Standing. Sitting. Kneeling. At His feet. Standing again. Swaying. At His Feet. I've been all over the place the last couple of weeks. My need for Him. My responsibilities. My strength rising to fight and protect. ~sigh~ My submission has nonetheless been a struggle to maintain, to feel, and to embrace.
Each day brings M and I closer, which settles a HUGE piece of me. My mind is clearer. My heart is lighter. My body no longer tense with anxiety. Yet...I'm not where I'm used to being right before I see Him. I sought why tonight, and quickly tossed out the little things. No...it's not those.
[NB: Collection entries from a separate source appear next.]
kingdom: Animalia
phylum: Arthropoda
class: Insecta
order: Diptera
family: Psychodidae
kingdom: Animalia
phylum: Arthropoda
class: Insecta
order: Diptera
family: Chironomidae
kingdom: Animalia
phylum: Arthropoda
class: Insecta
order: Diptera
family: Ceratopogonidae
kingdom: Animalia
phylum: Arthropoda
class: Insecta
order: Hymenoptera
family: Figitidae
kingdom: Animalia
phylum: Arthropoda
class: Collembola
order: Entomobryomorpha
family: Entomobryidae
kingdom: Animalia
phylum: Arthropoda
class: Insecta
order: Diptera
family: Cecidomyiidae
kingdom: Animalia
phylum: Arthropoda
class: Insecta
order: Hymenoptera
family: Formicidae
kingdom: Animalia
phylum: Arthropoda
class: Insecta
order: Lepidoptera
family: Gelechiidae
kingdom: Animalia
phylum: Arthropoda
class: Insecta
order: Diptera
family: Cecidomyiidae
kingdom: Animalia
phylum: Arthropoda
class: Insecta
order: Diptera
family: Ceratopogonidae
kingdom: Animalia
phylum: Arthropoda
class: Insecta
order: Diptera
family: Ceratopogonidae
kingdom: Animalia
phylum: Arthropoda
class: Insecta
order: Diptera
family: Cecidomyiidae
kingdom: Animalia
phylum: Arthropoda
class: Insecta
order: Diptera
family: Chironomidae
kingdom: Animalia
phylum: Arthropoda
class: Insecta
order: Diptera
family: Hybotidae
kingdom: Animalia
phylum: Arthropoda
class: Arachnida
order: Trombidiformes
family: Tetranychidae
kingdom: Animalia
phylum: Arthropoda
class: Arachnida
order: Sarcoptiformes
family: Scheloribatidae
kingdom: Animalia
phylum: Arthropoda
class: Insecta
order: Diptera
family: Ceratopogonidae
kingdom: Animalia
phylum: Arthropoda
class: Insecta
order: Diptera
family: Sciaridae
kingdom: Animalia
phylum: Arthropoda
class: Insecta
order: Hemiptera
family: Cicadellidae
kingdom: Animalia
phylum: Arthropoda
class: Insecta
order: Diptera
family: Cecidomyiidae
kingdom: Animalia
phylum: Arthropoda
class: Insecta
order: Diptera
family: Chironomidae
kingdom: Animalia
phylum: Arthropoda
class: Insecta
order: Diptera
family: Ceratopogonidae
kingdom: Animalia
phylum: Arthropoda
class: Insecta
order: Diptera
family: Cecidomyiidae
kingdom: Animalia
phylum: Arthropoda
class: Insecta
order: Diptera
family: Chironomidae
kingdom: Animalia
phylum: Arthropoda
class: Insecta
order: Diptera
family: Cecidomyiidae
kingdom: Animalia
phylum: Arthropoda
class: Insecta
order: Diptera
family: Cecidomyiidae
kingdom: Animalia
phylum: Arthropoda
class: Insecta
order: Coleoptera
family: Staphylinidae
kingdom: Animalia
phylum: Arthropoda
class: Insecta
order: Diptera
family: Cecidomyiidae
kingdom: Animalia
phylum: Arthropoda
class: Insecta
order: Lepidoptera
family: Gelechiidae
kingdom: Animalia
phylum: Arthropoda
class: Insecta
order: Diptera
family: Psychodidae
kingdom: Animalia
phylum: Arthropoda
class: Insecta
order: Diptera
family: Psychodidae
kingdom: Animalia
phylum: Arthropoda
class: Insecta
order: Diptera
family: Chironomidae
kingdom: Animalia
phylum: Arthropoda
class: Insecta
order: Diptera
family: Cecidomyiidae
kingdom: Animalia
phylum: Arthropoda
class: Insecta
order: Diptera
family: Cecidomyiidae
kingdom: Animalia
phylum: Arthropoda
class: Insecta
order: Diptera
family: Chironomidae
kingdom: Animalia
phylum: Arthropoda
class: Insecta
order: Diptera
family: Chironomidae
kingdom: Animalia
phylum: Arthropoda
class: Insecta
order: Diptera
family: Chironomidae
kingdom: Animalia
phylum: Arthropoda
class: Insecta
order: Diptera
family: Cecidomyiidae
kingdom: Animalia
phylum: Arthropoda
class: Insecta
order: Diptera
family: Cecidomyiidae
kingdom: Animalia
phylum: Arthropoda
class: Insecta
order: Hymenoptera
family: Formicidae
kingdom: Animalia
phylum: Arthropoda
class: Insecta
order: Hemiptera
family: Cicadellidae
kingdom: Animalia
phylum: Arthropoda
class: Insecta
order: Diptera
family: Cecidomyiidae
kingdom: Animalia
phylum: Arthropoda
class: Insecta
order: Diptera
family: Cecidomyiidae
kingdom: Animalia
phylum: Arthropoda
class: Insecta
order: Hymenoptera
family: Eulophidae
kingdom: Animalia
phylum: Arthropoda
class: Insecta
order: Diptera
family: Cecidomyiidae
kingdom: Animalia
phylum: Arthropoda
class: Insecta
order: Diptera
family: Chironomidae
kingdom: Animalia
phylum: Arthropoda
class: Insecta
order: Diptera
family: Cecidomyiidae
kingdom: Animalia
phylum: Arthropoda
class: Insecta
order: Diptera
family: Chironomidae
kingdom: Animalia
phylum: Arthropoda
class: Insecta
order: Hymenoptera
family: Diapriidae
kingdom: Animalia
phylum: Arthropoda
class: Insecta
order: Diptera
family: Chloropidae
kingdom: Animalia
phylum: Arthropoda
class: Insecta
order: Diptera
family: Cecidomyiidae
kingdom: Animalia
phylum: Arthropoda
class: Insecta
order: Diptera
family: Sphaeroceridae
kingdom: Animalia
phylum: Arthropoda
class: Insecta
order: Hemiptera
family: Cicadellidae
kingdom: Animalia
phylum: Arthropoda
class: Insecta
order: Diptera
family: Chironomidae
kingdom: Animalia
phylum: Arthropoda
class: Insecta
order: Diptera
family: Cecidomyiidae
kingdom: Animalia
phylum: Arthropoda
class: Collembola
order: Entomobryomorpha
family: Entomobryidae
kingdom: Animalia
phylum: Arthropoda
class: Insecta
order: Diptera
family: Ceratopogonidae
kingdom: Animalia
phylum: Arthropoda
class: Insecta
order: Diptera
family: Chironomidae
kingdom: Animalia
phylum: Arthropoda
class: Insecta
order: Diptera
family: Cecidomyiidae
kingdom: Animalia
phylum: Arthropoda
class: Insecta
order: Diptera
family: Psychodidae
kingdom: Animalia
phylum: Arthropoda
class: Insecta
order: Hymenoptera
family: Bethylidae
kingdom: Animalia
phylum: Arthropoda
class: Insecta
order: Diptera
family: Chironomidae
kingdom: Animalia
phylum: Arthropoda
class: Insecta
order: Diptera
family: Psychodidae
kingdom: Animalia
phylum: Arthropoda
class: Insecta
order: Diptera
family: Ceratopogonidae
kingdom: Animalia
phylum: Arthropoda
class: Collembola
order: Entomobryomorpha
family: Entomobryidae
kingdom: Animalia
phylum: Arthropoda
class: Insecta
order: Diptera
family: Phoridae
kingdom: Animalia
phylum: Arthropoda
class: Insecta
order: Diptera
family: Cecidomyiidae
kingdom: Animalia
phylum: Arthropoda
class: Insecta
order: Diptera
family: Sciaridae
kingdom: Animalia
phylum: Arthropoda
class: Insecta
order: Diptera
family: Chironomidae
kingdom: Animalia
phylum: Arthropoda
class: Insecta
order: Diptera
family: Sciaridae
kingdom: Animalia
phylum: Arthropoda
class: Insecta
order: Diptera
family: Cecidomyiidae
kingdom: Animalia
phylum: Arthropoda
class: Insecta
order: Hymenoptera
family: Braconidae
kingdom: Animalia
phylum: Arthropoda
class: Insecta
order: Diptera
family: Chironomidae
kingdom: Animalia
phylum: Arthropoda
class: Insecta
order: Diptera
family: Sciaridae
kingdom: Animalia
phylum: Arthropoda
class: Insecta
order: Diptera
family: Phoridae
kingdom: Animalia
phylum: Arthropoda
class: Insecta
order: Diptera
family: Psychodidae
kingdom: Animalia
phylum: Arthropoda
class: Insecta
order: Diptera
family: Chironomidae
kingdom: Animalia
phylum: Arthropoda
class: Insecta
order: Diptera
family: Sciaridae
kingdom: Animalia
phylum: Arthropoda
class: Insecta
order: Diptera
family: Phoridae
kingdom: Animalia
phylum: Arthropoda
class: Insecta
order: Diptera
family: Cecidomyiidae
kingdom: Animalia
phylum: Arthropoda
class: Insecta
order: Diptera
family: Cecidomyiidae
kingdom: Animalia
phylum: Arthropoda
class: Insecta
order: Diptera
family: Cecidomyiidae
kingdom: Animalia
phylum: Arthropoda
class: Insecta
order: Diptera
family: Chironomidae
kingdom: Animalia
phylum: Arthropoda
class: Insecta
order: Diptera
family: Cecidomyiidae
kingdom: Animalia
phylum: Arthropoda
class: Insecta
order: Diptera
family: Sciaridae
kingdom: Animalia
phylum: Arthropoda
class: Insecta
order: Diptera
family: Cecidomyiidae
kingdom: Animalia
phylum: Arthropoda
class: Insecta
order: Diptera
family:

It's this big step.
M - my Daddy - is coming here.
I will open my door to someone new for the first time in over six years. During this period, I've culled my life of time wasters and weak acquaintances, choosing instead to hold my most tender pieces close and private away from prying eyes. Here is what I nurture most and what I cherish. Within my beautiful small sanctuary I've finally healed some of my deepest wounds.
This weekend I will have a Man I love and trust in my bed and my home for the first time in 20 years. "Really?" you ask? For the first 10 years of my adult life, very little was mine. There was simply the home I shared with the guy I was married to at the time. My presence on my surroundings were negligent. None of it was ever mine. Nor did I ever truly love or even trust the person I slept beside at night. After the divorce...I focused on my career and parenting. There was no one in my life, and then...those six years of healing I mentioned.
lol Yes. I know. I'm not your average person. However, this little corner of the world is me. Most can't relate at all to the thick walls I built around me. It seems completely foreign. ~shrug~ Oh well...you live your life. I live mine.
My inner most sanctuary is an honor few gain. I am not careless with who I let in my home. I've never played silly house fantasies with boys, "Oh let me cook for you!" bullshit. I've never treated my home like a brothel for fucks, a bar for fools, or a casual hangout for random users. No. My home is just that. My home. For better or worse, it is the only place where I lower my guard completely.
Tonight I realized why my submission is quietly waiting in the wings right now. I can't open the door to my life on my knees. Not in this. I have to own it. All of me. Kat. This isn't his babygirl curling up on Daddy's lap or his pet begging at His feet or the whore surrendering to His will. I will no doubt do all of those things in my home with Him. However the first step has to be Kat - everything that I am - choosing to let in the Man who holds my heart. When I welcome M to my home, I'll look him in the eye and know he truly sees me.
I must stand tall and proud of what I've held on to, of what I've been given, and of what I've built. That will not be in defiance, but in honor all that He has done. He's earned this privilege because of His character, His loyalty, and His strength. He has taught me how to love again and how to hope. I am not a helpless lamb seeking comfort and protection, but a strong lioness sharing her lair and her hunt.